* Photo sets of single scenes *
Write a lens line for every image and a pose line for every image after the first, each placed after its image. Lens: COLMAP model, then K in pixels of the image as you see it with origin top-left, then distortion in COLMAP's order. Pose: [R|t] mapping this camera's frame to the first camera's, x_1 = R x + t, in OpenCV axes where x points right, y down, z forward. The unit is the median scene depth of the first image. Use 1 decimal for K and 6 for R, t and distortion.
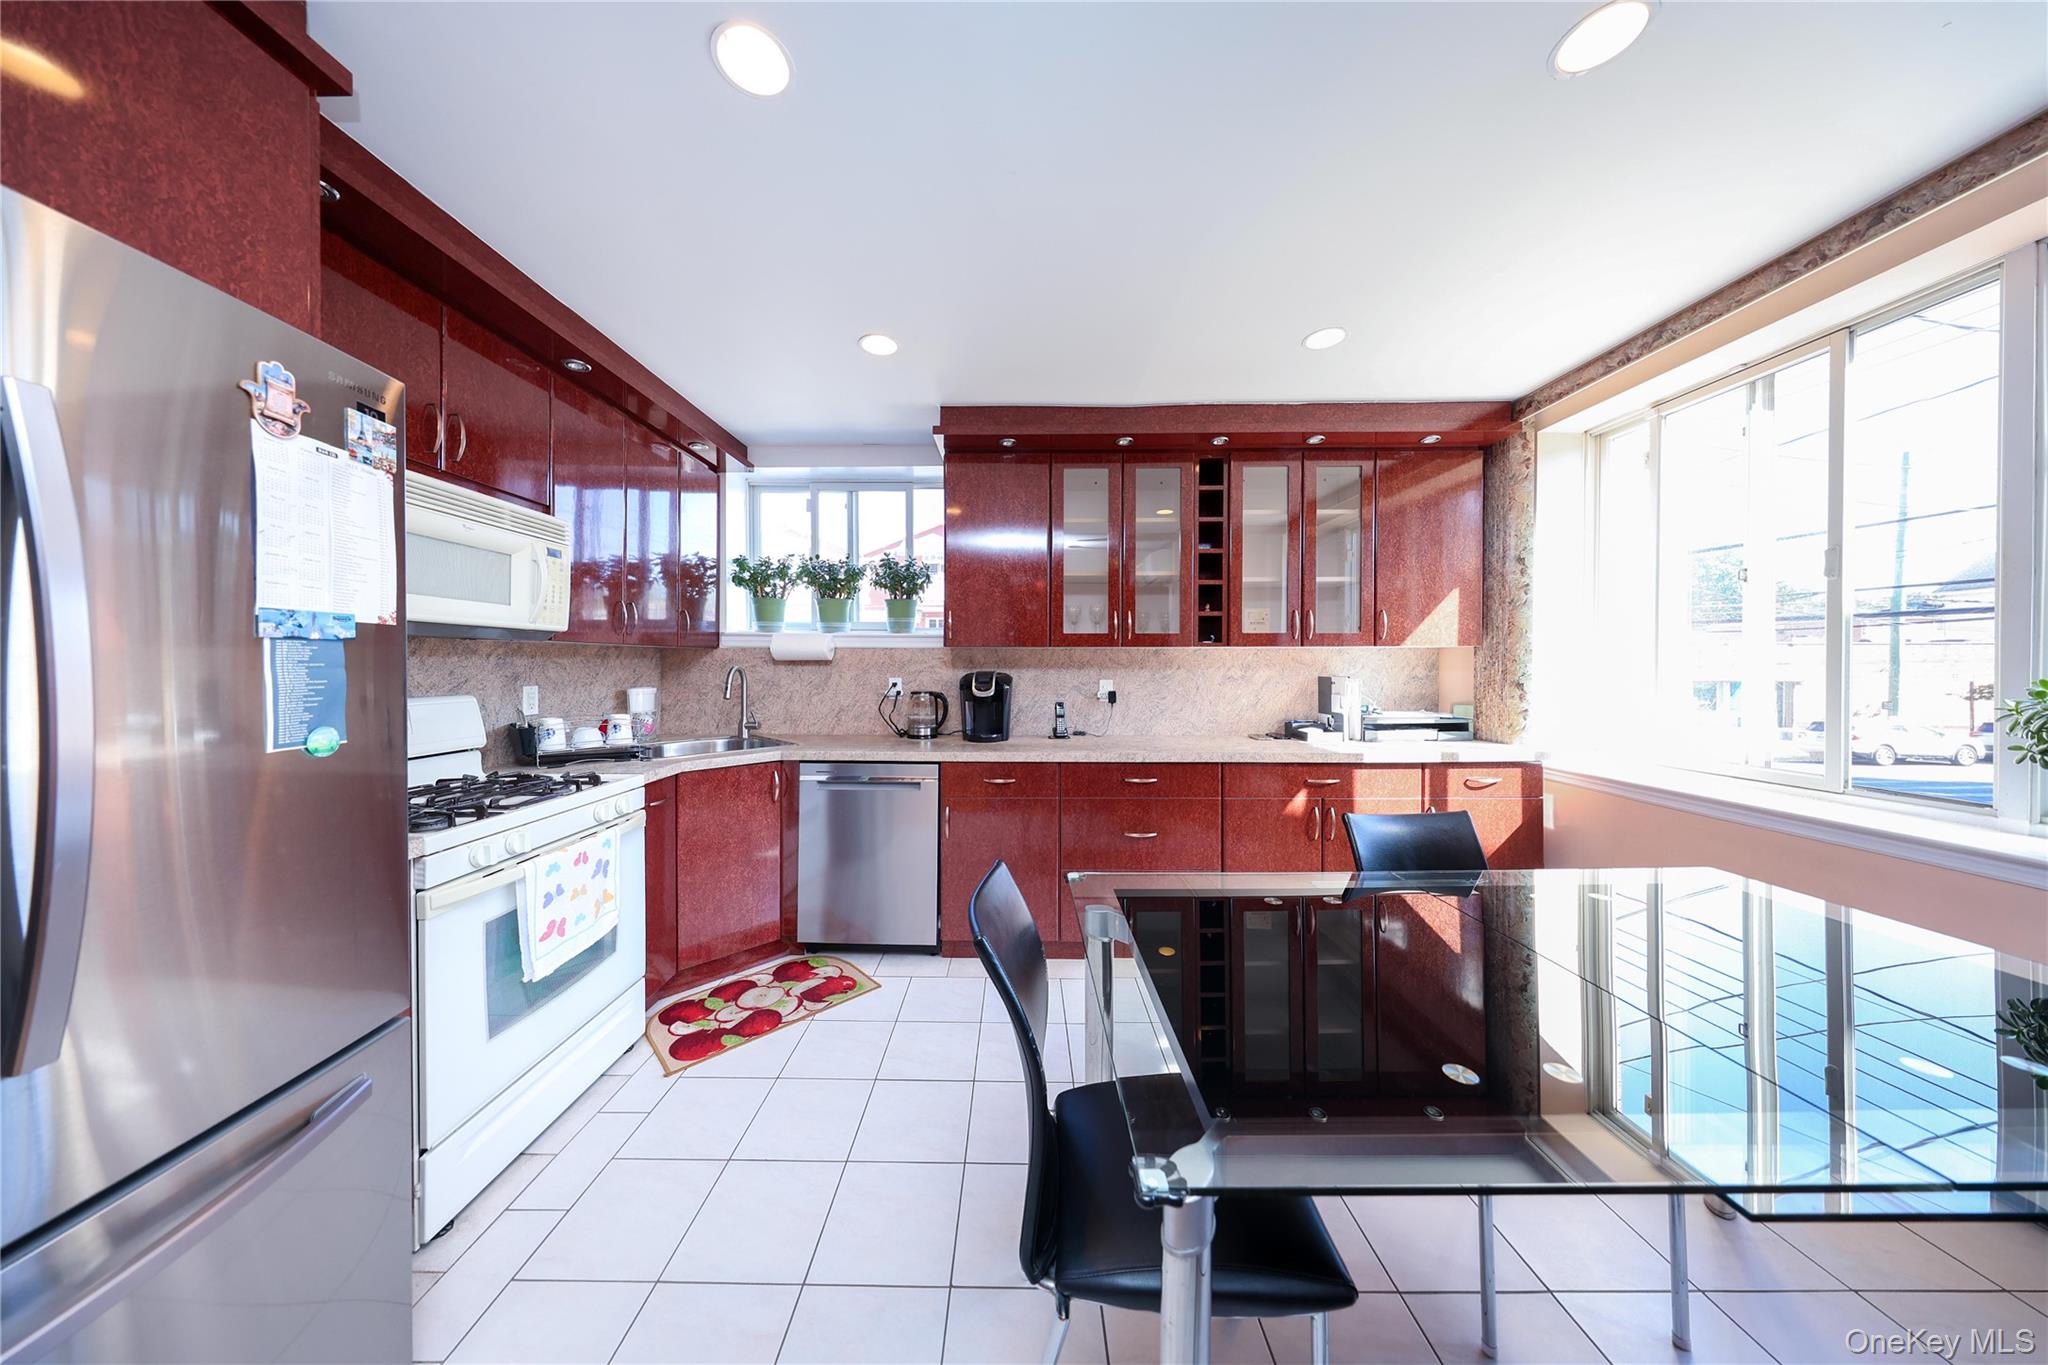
lens RADIAL K [[598.0, 0, 1017.5], [0, 598.0, 673.1], [0, 0, 1]] dist [0.000273, -0.000041]
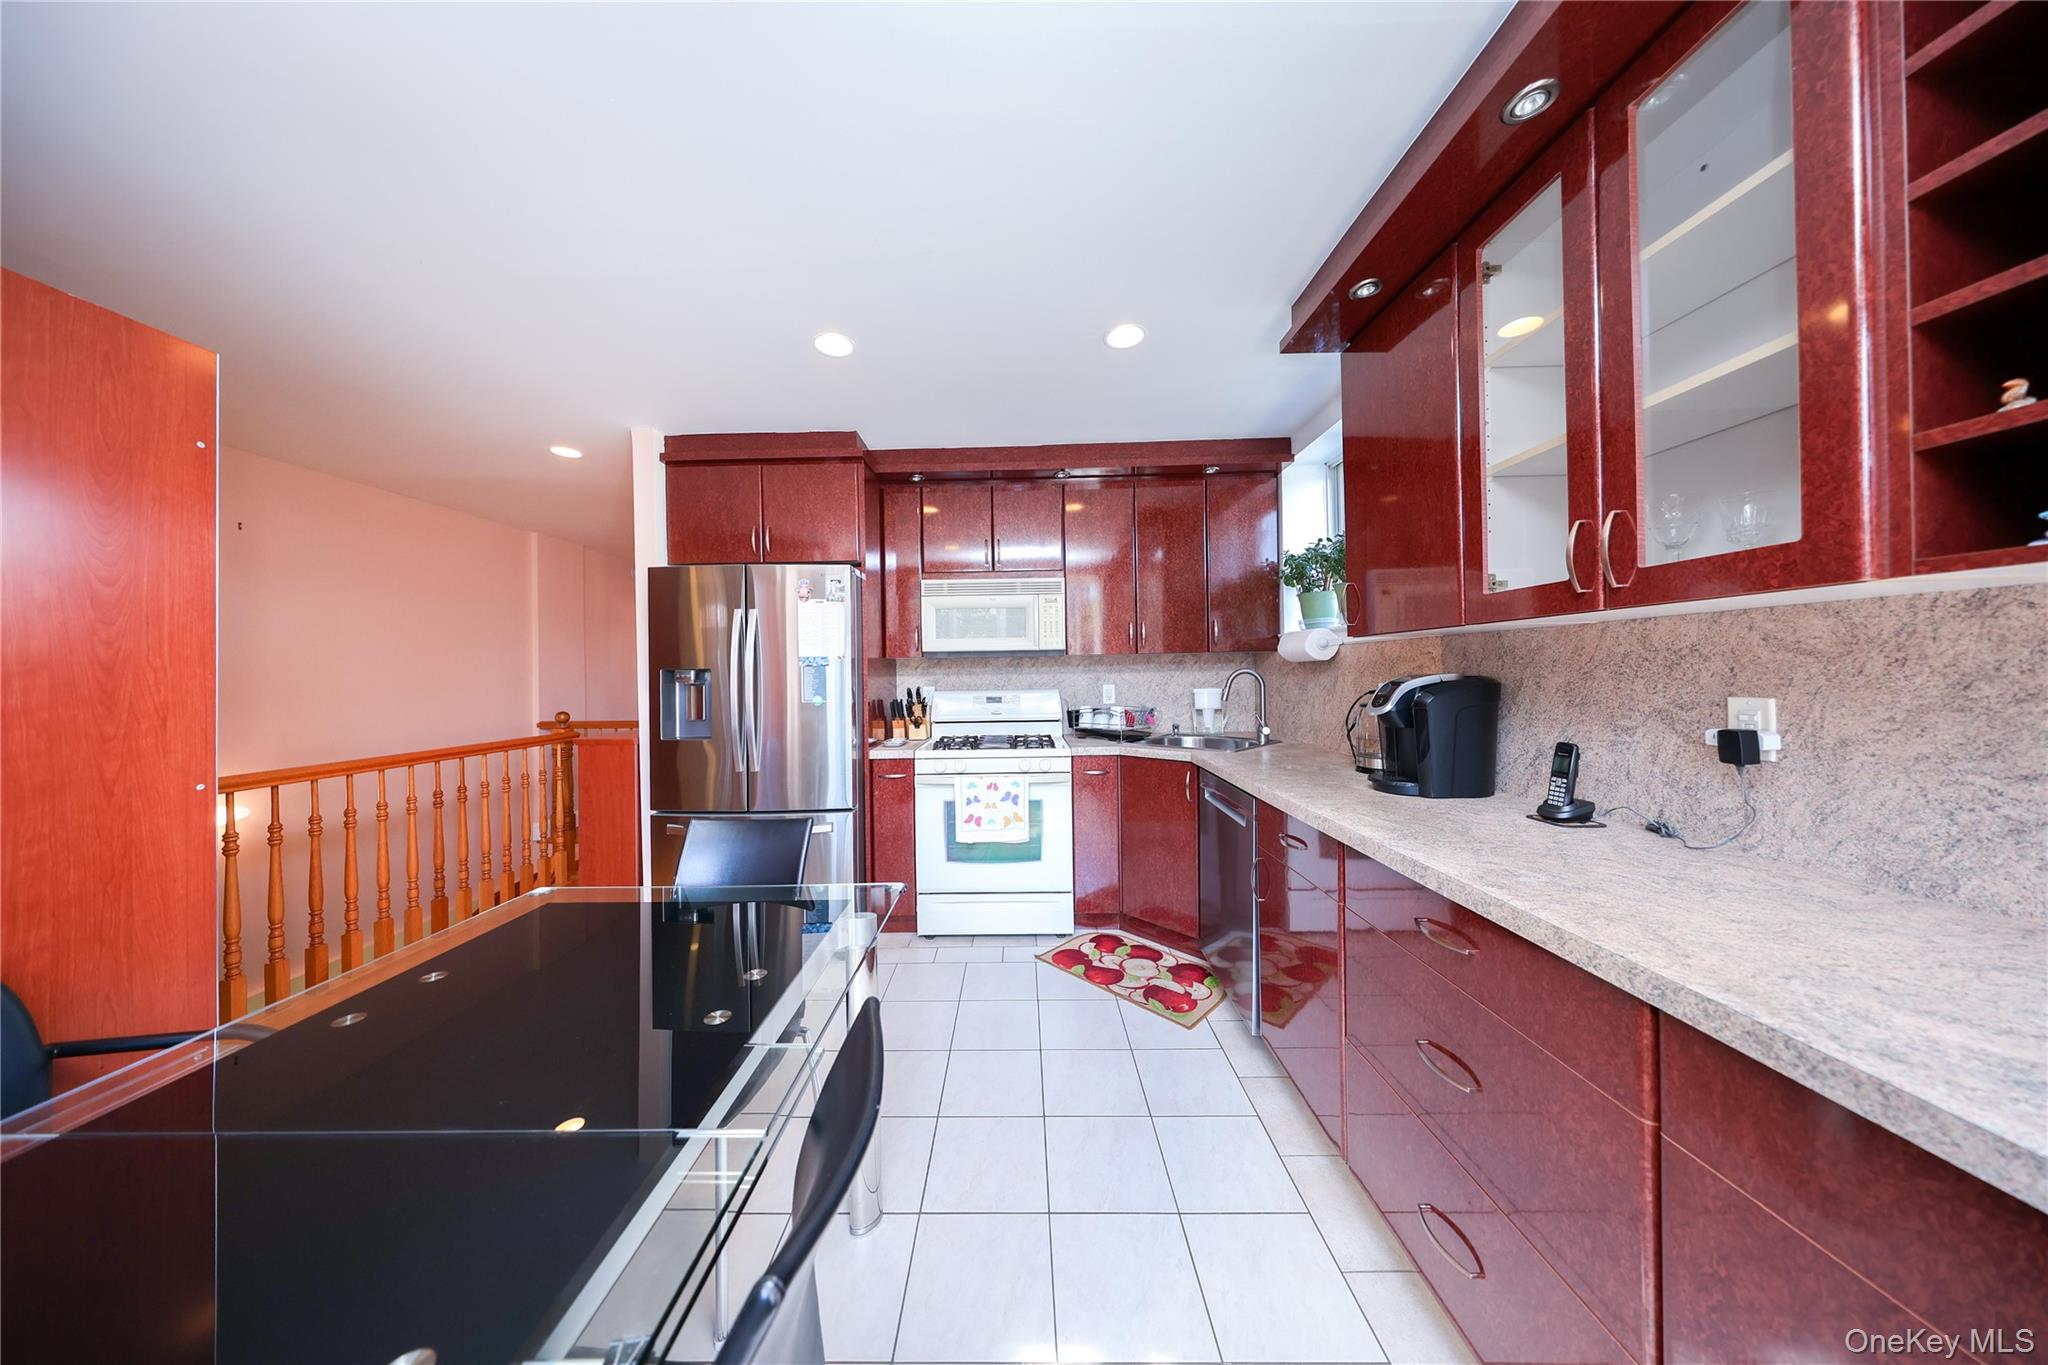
lens RADIAL K [[598.0, 0, 1017.5], [0, 598.0, 673.1], [0, 0, 1]] dist [0.000273, -0.000041]
pose [[-0.002468, -0.005434, -0.999982, 0.559168], [-0.001058, 0.999985, -0.005431, 0.000719], [0.999996, 0.001045, -0.002473, 0.631177]]
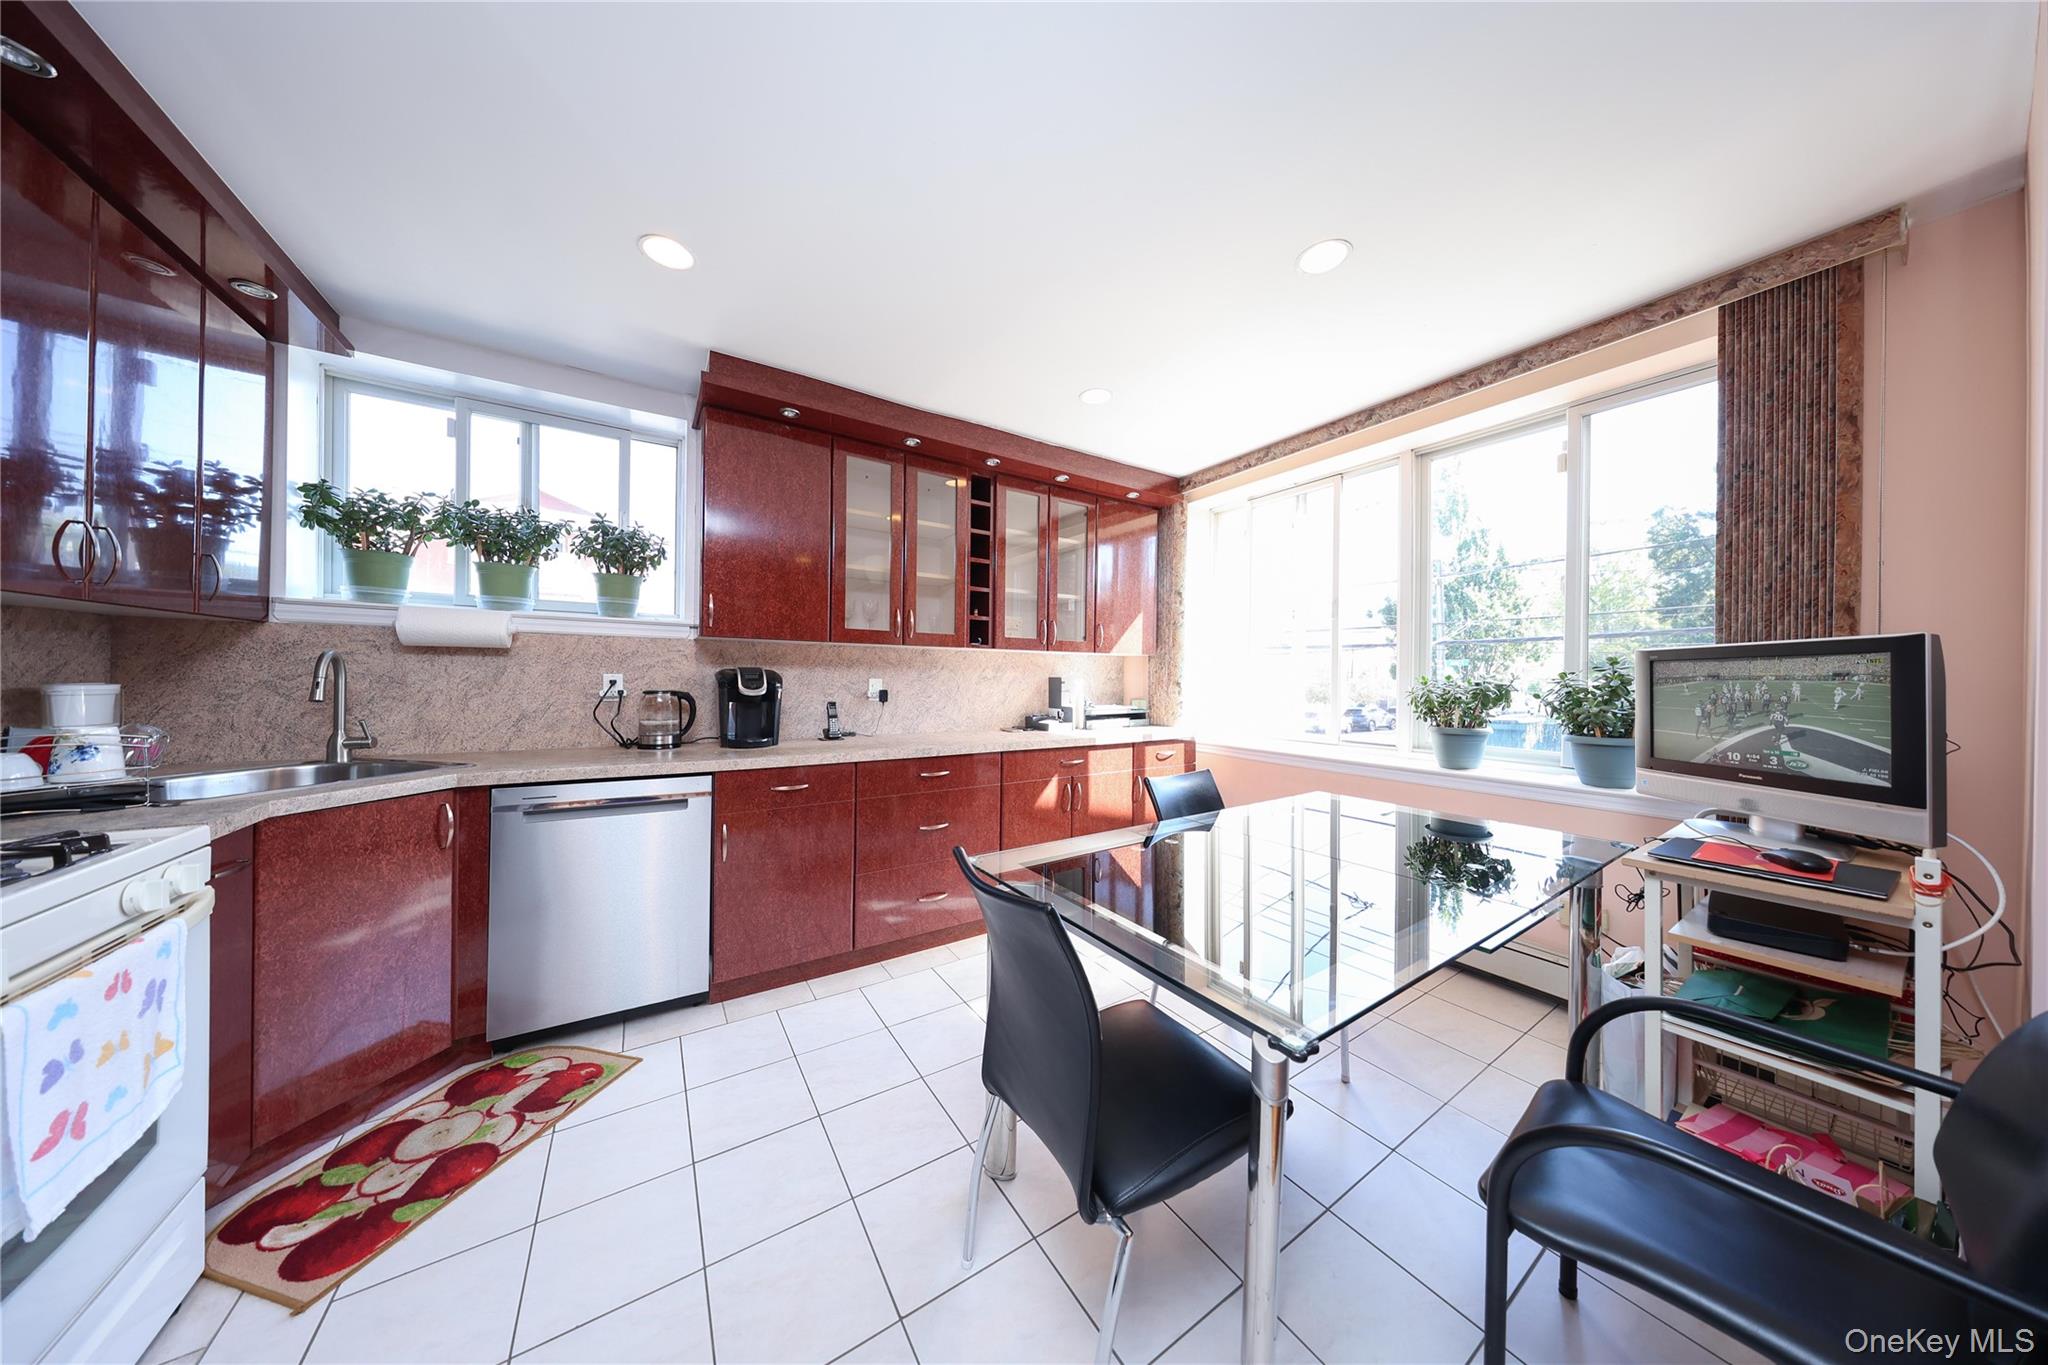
lens RADIAL K [[586.9, 0, 1024.0], [0, 586.9, 682.5], [0, 0, 1]] dist [0.001958, -0.000014]
pose [[0.833579, 0.004721, 0.552380, -0.201928], [-0.004194, 0.999989, -0.002219, 0.020600], [-0.552384, -0.000467, 0.833590, 0.061153]]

* Problem *
Restate the data above word for word, omitting every picture.

* Solution for this task *
Write a lens line for every image and a pose line for every image after the first, each placed after its image. Lens: COLMAP model, then K in pixels of the image as you see it with origin top-left, then distortion in COLMAP's order. Pose: [R|t] mapping this camera's frame to the first camera's, x_1 = R x + t, in OpenCV axes where x points right, y down, z forward. The unit is the median scene depth of the first image. Use 1 decimal for K and 6 for R, t and distortion.
lens RADIAL K [[598.0, 0, 1017.5], [0, 598.0, 673.1], [0, 0, 1]] dist [0.000273, -0.000041]
lens RADIAL K [[598.0, 0, 1017.5], [0, 598.0, 673.1], [0, 0, 1]] dist [0.000273, -0.000041]
pose [[-0.002468, -0.005434, -0.999982, 0.559168], [-0.001058, 0.999985, -0.005431, 0.000719], [0.999996, 0.001045, -0.002473, 0.631177]]
lens RADIAL K [[586.9, 0, 1024.0], [0, 586.9, 682.5], [0, 0, 1]] dist [0.001958, -0.000014]
pose [[0.833579, 0.004721, 0.552380, -0.201928], [-0.004194, 0.999989, -0.002219, 0.020600], [-0.552384, -0.000467, 0.833590, 0.061153]]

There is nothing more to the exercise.